REQUIRED WORK =>
The required output is the lines below from the line containing "the scattered stone at left=424, top=414, right=450, bottom=431" to the line containing "the scattered stone at left=549, top=488, right=583, bottom=503", inclusive, retyped exactly. No other lines belong in it.

[Source records]
*****

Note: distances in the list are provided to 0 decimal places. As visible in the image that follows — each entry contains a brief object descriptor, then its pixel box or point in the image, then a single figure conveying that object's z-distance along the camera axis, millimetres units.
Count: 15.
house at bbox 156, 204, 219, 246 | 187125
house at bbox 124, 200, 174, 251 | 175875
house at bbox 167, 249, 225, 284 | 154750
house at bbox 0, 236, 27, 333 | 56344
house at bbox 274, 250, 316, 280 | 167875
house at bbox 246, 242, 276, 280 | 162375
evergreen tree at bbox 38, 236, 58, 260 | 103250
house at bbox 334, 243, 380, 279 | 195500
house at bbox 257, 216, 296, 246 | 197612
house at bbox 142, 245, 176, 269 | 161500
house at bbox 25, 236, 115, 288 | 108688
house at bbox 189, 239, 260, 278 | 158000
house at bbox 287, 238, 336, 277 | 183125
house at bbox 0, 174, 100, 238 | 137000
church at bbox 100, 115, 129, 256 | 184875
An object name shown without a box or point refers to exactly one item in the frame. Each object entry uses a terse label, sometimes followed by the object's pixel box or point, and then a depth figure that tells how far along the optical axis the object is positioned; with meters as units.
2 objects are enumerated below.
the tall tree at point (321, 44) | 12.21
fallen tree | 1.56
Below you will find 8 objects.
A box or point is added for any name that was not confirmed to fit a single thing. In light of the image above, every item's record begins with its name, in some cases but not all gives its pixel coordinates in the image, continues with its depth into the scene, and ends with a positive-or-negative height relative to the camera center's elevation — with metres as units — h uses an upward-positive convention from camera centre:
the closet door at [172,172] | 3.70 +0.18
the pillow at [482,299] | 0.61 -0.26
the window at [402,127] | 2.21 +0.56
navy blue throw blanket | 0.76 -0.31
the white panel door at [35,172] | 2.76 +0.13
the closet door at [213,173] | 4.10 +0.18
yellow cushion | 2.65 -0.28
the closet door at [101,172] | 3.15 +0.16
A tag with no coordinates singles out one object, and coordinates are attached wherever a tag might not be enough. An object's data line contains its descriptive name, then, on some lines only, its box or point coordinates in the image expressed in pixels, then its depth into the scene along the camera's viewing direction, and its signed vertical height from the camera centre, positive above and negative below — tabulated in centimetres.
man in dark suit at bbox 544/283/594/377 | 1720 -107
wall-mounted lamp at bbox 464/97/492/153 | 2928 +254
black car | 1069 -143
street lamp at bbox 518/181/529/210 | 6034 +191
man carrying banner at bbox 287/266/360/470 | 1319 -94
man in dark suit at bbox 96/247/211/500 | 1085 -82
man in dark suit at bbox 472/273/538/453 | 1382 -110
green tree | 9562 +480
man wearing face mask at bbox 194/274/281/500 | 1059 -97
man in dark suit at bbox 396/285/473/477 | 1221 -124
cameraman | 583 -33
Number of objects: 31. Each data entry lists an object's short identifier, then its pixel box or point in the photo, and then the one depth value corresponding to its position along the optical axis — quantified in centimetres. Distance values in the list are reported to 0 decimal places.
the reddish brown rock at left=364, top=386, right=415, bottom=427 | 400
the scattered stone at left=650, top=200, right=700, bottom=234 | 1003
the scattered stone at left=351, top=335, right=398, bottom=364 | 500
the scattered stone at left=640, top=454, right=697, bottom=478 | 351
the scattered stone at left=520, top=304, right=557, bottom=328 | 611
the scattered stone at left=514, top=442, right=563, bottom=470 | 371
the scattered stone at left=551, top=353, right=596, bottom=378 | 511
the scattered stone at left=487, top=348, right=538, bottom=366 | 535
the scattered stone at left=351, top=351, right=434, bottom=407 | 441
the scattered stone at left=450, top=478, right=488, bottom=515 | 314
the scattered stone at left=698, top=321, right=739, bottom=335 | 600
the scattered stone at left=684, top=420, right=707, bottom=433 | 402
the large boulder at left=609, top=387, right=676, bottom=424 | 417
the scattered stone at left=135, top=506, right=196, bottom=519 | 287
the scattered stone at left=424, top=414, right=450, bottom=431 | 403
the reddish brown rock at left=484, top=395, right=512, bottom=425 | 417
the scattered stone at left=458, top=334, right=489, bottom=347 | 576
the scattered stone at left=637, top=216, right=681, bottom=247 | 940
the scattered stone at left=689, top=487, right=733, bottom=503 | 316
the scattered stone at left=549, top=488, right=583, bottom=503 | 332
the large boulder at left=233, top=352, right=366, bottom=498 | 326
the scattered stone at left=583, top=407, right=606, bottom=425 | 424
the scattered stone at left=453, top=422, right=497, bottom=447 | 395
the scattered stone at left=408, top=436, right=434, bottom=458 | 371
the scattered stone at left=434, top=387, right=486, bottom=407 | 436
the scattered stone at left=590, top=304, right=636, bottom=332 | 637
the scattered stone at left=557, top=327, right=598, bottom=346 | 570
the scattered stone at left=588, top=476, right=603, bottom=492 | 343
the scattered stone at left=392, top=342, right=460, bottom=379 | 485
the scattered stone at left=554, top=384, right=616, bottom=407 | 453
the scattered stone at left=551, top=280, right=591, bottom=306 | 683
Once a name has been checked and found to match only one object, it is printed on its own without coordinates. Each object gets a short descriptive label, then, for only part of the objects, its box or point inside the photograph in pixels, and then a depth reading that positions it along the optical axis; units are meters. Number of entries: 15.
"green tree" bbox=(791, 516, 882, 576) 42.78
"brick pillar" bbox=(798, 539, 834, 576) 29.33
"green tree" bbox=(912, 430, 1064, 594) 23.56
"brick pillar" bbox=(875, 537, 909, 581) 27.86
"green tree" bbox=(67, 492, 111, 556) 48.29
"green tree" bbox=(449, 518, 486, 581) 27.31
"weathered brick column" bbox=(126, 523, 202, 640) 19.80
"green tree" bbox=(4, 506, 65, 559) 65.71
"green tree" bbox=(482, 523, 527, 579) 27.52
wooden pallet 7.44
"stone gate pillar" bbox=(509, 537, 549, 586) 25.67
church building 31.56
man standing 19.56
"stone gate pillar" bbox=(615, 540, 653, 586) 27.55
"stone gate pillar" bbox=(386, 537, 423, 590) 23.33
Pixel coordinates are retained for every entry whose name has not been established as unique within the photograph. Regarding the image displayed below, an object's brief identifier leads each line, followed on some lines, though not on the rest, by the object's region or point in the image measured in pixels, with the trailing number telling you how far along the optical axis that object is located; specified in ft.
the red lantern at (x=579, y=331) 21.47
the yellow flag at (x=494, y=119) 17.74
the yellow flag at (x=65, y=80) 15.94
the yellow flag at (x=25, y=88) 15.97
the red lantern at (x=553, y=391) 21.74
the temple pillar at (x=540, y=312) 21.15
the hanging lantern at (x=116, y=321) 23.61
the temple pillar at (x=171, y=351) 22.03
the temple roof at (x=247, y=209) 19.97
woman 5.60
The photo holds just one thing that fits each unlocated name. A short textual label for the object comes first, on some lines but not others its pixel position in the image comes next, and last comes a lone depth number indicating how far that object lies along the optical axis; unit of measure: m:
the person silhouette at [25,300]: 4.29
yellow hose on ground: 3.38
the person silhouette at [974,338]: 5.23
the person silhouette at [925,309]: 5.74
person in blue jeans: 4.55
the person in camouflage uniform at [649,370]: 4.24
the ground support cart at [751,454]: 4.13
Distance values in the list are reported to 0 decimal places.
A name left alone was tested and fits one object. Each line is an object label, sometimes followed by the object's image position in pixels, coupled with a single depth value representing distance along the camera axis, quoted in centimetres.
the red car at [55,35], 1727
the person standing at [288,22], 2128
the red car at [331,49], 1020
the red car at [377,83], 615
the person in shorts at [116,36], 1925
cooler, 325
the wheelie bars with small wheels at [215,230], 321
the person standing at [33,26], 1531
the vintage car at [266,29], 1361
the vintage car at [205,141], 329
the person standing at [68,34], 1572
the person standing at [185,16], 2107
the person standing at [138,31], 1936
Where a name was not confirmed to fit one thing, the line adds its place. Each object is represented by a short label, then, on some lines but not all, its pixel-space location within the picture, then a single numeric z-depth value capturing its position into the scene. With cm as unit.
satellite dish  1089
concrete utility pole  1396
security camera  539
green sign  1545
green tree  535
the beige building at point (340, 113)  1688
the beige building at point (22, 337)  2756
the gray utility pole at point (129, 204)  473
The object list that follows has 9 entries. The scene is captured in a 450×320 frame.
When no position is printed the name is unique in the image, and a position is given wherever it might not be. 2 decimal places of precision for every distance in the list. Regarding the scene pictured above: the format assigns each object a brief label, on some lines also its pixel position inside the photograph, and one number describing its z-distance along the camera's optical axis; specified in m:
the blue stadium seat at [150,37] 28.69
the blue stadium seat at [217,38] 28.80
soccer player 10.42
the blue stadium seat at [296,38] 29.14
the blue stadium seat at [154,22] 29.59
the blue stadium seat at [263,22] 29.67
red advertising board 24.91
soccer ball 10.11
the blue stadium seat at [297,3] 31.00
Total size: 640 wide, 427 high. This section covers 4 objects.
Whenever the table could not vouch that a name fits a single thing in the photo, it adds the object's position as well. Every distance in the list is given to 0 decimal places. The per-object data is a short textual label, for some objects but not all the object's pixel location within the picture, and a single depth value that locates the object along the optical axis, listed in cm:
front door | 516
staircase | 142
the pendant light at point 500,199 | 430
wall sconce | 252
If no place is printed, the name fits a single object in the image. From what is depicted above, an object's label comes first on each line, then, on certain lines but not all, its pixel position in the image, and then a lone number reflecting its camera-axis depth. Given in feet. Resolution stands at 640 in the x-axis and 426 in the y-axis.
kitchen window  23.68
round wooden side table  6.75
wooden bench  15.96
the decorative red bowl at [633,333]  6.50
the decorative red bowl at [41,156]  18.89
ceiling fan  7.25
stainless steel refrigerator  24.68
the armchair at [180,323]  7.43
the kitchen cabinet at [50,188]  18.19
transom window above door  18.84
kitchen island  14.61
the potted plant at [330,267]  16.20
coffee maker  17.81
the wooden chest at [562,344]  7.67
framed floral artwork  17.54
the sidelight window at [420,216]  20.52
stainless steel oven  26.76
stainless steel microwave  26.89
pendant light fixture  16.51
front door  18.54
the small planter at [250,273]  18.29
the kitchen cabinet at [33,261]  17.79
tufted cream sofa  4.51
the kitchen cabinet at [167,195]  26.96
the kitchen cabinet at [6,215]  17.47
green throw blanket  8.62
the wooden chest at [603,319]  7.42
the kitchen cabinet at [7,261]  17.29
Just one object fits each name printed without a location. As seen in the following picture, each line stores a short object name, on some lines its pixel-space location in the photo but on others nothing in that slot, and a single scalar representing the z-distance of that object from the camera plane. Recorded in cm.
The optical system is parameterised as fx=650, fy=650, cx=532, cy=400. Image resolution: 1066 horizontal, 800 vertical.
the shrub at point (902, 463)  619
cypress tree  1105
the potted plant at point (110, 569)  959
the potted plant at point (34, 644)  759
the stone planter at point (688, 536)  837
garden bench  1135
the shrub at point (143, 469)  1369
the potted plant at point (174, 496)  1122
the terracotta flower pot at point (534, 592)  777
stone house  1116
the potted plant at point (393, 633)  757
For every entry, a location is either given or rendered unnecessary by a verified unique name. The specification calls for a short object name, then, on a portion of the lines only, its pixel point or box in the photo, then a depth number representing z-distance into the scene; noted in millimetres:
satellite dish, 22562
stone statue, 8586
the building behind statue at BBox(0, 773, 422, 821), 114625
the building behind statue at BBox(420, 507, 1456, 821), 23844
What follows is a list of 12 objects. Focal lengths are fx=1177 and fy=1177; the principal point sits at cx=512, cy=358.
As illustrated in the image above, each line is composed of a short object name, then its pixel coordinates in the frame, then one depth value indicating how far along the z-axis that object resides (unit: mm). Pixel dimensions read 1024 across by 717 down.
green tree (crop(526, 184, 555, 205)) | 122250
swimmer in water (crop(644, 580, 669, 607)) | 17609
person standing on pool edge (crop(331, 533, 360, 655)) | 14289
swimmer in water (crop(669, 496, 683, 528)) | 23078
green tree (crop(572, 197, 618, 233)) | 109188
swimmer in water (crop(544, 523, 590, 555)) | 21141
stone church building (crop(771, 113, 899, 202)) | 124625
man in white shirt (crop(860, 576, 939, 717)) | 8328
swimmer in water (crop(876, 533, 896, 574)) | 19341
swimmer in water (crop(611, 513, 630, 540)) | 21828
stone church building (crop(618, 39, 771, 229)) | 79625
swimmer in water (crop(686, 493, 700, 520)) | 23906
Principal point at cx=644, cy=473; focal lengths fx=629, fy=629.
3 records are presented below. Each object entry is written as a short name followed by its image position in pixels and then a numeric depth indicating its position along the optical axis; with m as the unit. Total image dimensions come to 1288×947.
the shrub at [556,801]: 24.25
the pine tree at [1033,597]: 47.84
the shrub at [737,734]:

*****

WRITTEN SOLUTION =>
the scattered stone at left=424, top=414, right=450, bottom=431 | 403
the reddish brown rock at left=484, top=395, right=512, bottom=425 | 417
the scattered stone at left=458, top=334, right=489, bottom=347 | 576
the scattered stone at left=637, top=216, right=681, bottom=247 | 940
the scattered stone at left=689, top=487, right=733, bottom=503 | 316
the scattered stone at left=549, top=488, right=583, bottom=503 | 332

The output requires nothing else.